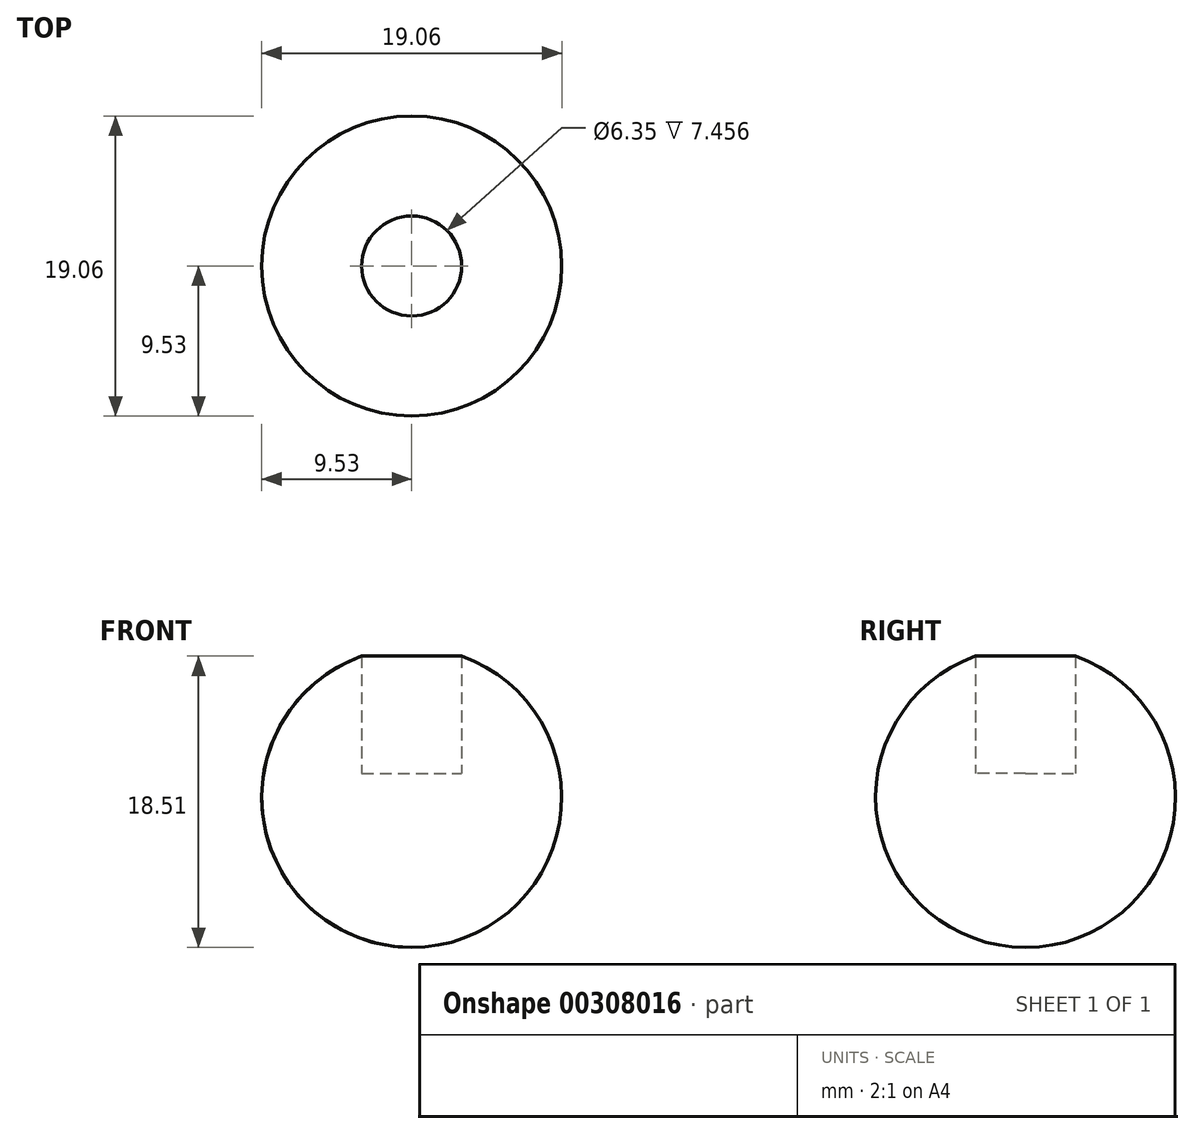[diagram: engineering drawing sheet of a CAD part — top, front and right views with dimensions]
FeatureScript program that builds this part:
annotation { "Feature Type Name" : "Feature", "Feature Type Description" : "" }
export const myFeature = defineFeature(function(context is Context, id is Id, definition is map)
    precondition{}
    {
        {
            var Q0;
            Q0=qCreatedBy(makeId("Front.planeOp"),FACE);
            var sketch = newSketch(context, id + "F0", { "sketchPlane" : qUnion([Q0])});
            skArc(sketch, "E0", {"start": v(0, 9.53) * mm, "mid": v(-9.53, 0) * mm, "end": v(0, -9.53) * mm});
            skLineSegment(sketch, "E1", {"start": v(0, 9.53) * mm, "end": v(0, -9.53) * mm});
            skSolve(sketch);
        }
        {
            var Q0;
            Q0=qCreatedBy(makeId("Top.planeOp"),FACE);
            var sketch = newSketch(context, id + "F1", { "sketchPlane" : qUnion([Q0])});
            skCircle(sketch, "E2", {"center": v(0, 0) * mm, "radius": 9.53 * mm});
            skSolve(sketch);
        }
        {
            var Q0;
            Q0=makeQuery(id+"F0.imprint","IMPRINT",FACE,{"disambiguationData":[TD([[makeQuery(id+"F0.imprint","IMPRINT",EDGE,{"derivedFrom":sQuery(id+"F0.wireOp",EDGE,"E0")}),1.0]])]});
            var Q1;
            Q1=sQuery(id+"F1.wireOp",EDGE,"E2");
            revolve(context, id + "F2", {"entities" : qUnion([Q0]), "axis" : qUnion([Q1]), "revolveType" : RevolveType.FULL});
        }
        {
            var Q0;
            Q0=qCreatedBy(makeId("Top.planeOp"),FACE);
            cPlane(context, id + "F3", {"entities" : qUnion([Q0]), "cplaneType" : CPlaneType.OFFSET, "offset" : 1.52 * mm, "width" : 152.4 * mm, "height" : 152.4 * mm});
        }
        {
            var Q0;
            Q0=qCreatedBy(id+"F3.planeOp",FACE);
            var sketch = newSketch(context, id + "F4", { "sketchPlane" : qUnion([Q0])});
            skCircle(sketch, "E3", {"center": v(0, 0) * mm, "radius": 3.18 * mm});
            skSolve(sketch);
        }
        {
            var Q0;
            Q0 = qSketchRegion(id + "F4", true);
            extrude(context, id + "F5", {"entities" : qUnion([Q0]), "operationType" : NewBodyOperationType.REMOVE, "depth" : 10.67 * mm});
        }
        {
            var Q0;
            Q0 = qSketchRegion(id + "F4", true);
            extrude(context, id + "F6", {"entities" : qUnion([Q0]), "operationType" : NewBodyOperationType.REMOVE, "depth" : 6.86 * mm});
        }
    });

_ _ _ _ _

_Aim of the task_
Report each line of the rows above that contains the string "radius", copied in full. Case counts.

_Expected answer_
            skCircle(sketch, "E2", {"center": v(0, 0) * mm, "radius": 9.53 * mm});
            skCircle(sketch, "E3", {"center": v(0, 0) * mm, "radius": 3.18 * mm});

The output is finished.